Layout dataset entries:
--- START ---
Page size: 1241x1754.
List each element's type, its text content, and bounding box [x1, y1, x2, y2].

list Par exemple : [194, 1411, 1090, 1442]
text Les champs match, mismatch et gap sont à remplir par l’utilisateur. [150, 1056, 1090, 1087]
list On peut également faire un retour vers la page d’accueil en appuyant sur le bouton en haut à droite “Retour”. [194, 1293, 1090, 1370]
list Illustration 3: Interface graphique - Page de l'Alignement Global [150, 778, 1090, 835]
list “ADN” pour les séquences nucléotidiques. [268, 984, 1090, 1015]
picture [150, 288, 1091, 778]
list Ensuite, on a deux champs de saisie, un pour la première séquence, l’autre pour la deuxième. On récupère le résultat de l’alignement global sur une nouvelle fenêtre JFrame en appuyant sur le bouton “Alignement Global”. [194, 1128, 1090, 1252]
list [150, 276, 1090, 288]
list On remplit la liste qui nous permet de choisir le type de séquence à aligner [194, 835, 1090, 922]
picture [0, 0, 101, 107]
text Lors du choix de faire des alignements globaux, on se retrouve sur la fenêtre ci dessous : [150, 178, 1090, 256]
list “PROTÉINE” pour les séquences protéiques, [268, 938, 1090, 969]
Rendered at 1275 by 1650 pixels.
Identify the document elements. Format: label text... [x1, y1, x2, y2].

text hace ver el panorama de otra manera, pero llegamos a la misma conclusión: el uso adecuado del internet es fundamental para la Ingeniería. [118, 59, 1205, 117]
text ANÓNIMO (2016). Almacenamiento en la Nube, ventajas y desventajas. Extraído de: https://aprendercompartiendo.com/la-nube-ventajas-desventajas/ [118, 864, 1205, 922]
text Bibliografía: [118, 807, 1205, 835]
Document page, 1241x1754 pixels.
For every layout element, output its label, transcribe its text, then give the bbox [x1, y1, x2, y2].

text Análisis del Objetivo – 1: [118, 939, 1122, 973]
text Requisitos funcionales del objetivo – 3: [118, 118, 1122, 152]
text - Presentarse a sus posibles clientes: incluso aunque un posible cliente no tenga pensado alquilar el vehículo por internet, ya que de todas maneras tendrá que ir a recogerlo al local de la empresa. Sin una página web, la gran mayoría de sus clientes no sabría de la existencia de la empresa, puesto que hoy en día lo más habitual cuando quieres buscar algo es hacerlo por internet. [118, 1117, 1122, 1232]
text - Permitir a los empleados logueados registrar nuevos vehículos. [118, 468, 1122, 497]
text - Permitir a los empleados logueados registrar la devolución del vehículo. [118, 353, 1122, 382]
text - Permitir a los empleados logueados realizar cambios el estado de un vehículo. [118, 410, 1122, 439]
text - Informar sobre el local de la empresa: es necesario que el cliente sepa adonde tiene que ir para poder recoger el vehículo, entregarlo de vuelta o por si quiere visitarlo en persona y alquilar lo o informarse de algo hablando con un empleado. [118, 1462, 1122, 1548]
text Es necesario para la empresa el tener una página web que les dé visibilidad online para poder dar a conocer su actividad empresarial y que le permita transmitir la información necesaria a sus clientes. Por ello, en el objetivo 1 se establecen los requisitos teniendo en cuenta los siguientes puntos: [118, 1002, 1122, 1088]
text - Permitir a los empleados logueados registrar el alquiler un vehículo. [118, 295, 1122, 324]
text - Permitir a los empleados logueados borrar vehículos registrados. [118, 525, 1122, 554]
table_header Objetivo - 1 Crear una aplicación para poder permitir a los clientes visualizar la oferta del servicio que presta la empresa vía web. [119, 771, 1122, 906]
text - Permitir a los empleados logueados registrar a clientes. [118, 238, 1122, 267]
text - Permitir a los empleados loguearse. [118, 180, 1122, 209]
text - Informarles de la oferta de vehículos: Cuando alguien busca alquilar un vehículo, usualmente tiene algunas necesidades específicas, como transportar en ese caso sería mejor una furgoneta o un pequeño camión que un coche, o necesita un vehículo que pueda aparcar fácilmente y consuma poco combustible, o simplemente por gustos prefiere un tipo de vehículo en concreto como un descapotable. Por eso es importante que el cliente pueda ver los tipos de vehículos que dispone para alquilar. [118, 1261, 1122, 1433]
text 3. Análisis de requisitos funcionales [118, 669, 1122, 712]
--- END ---
Reproduce all the entries above, renaming "empleados logueados" to "empleados registrados" wherever it occurs and leaving every other character unchanged.

Page size: 1241x1754.
List each element's type, its text content, and bounding box [x1, y1, x2, y2].

list Par exemple : [194, 1411, 1090, 1442]
text Les champs match, mismatch et gap sont à remplir par l’utilisateur. [150, 1056, 1090, 1087]
list On peut également faire un retour vers la page d’accueil en appuyant sur le bouton en haut à droite “Retour”. [194, 1293, 1090, 1370]
list Illustration 3: Interface graphique - Page de l'Alignement Global [150, 778, 1090, 835]
list “ADN” pour les séquences nucléotidiques. [268, 984, 1090, 1015]
picture [150, 288, 1091, 778]
list Ensuite, on a deux champs de saisie, un pour la première séquence, l’autre pour la deuxième. On récupère le résultat de l’alignement global sur une nouvelle fenêtre JFrame en appuyant sur le bouton “Alignement Global”. [194, 1128, 1090, 1252]
list [150, 276, 1090, 288]
list On remplit la liste qui nous permet de choisir le type de séquence à aligner [194, 835, 1090, 922]
picture [0, 0, 101, 107]
text Lors du choix de faire des alignements globaux, on se retrouve sur la fenêtre ci dessous : [150, 178, 1090, 256]
list “PROTÉINE” pour les séquences protéiques, [268, 938, 1090, 969]
Rendered at 1275 by 1650 pixels.
Identify the document elements. Format: label text... [x1, y1, x2, y2].

text hace ver el panorama de otra manera, pero llegamos a la misma conclusión: el uso adecuado del internet es fundamental para la Ingeniería. [118, 59, 1205, 117]
text ANÓNIMO (2016). Almacenamiento en la Nube, ventajas y desventajas. Extraído de: https://aprendercompartiendo.com/la-nube-ventajas-desventajas/ [118, 864, 1205, 922]
text Bibliografía: [118, 807, 1205, 835]
Document page, 1241x1754 pixels.
For every layout element, output its label, transcribe its text, then give the bbox [x1, y1, x2, y2].

text Análisis del Objetivo – 1: [118, 939, 1122, 973]
text Requisitos funcionales del objetivo – 3: [118, 118, 1122, 152]
text - Presentarse a sus posibles clientes: incluso aunque un posible cliente no tenga pensado alquilar el vehículo por internet, ya que de todas maneras tendrá que ir a recogerlo al local de la empresa. Sin una página web, la gran mayoría de sus clientes no sabría de la existencia de la empresa, puesto que hoy en día lo más habitual cuando quieres buscar algo es hacerlo por internet. [118, 1117, 1122, 1232]
text - Permitir a los empleados registrados registrar nuevos vehículos. [118, 468, 1122, 497]
text - Permitir a los empleados registrados registrar la devolución del vehículo. [118, 353, 1122, 382]
text - Permitir a los empleados registrados realizar cambios el estado de un vehículo. [118, 410, 1122, 439]
text - Informar sobre el local de la empresa: es necesario que el cliente sepa adonde tiene que ir para poder recoger el vehículo, entregarlo de vuelta o por si quiere visitarlo en persona y alquilar lo o informarse de algo hablando con un empleado. [118, 1462, 1122, 1548]
text Es necesario para la empresa el tener una página web que les dé visibilidad online para poder dar a conocer su actividad empresarial y que le permita transmitir la información necesaria a sus clientes. Por ello, en el objetivo 1 se establecen los requisitos teniendo en cuenta los siguientes puntos: [118, 1002, 1122, 1088]
text - Permitir a los empleados registrados registrar el alquiler un vehículo. [118, 295, 1122, 324]
text - Permitir a los empleados registrados borrar vehículos registrados. [118, 525, 1122, 554]
table_header Objetivo - 1 Crear una aplicación para poder permitir a los clientes visualizar la oferta del servicio que presta la empresa vía web. [119, 771, 1122, 906]
text - Permitir a los empleados registrados registrar a clientes. [118, 238, 1122, 267]
text - Permitir a los empleados loguearse. [118, 180, 1122, 209]
text - Informarles de la oferta de vehículos: Cuando alguien busca alquilar un vehículo, usualmente tiene algunas necesidades específicas, como transportar en ese caso sería mejor una furgoneta o un pequeño camión que un coche, o necesita un vehículo que pueda aparcar fácilmente y consuma poco combustible, o simplemente por gustos prefiere un tipo de vehículo en concreto como un descapotable. Por eso es importante que el cliente pueda ver los tipos de vehículos que dispone para alquilar. [118, 1261, 1122, 1433]
text 3. Análisis de requisitos funcionales [118, 669, 1122, 712]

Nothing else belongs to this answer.